In their letter to the New England Journal of Medicine doctors from San Francisco reported seeing nine cases of KS in HIV-positive patients, all of whom were taking potent antiretroviral therapy and had maintained a CD4 cell count of above 300 cells/mm³ with durable viral suppression.

The KS-affected patients had a median age of 51 years (range, 41 – 74) and had been living with diagnosed HIV infection for a median of 18 years (range, four to 24 years). The median duration of antiretroviral therapy was seven years (range, under one year to 19 years). The patients had well-preserved immune function when they initiated antiretroviral therapy, the median nadir CD4 cell count being 340 cells/mm³ (range, 90 – 455 cells/mm³). None of the patients had a history of other AIDS-defining infections.

None of the patients became physically unwell because of KS. The doctors write, “the patients have had a relatively indolent course of Kaposi’s sarcoma, with no eruptive cutaneous lesions, visceral involvement, or other AIDS-defining illnesses.”

The additional six cases reported in the San Francisco Chronicle have had similar characteristics.

A case of KS in a patient taking successful antiretroviral therapy was reported in 1999 (Chan et al), but doctors in San Francisco believe that they have been able to see this cluster because the city has “a high number of aging patients who are infected with both HIV and human herpesvirus 8” (the underlying cause of KS).

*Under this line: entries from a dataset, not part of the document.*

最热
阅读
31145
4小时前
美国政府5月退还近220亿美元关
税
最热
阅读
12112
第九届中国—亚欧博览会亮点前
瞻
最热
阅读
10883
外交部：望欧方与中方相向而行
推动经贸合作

It has been suggested that antiretroviral regimens that include a protease inhibitor should be used in patients with KS because it is thought that this class of drugs have activity against the condition. However, in the San Francisco cluster, “seven patients have been receiving protease inhibitors without improvement in their Kaposi’s sarcoma.”

“These patients present a clinical and prognostic conundrum” conclude the authors, “they are receiving maximal antiretroviral therapy yet have persistent Kaposi’s sarcoma. This phenomenon may increase in frequency as the HIV-infected population ages, and we recommend that physicians monitor this group carefully.”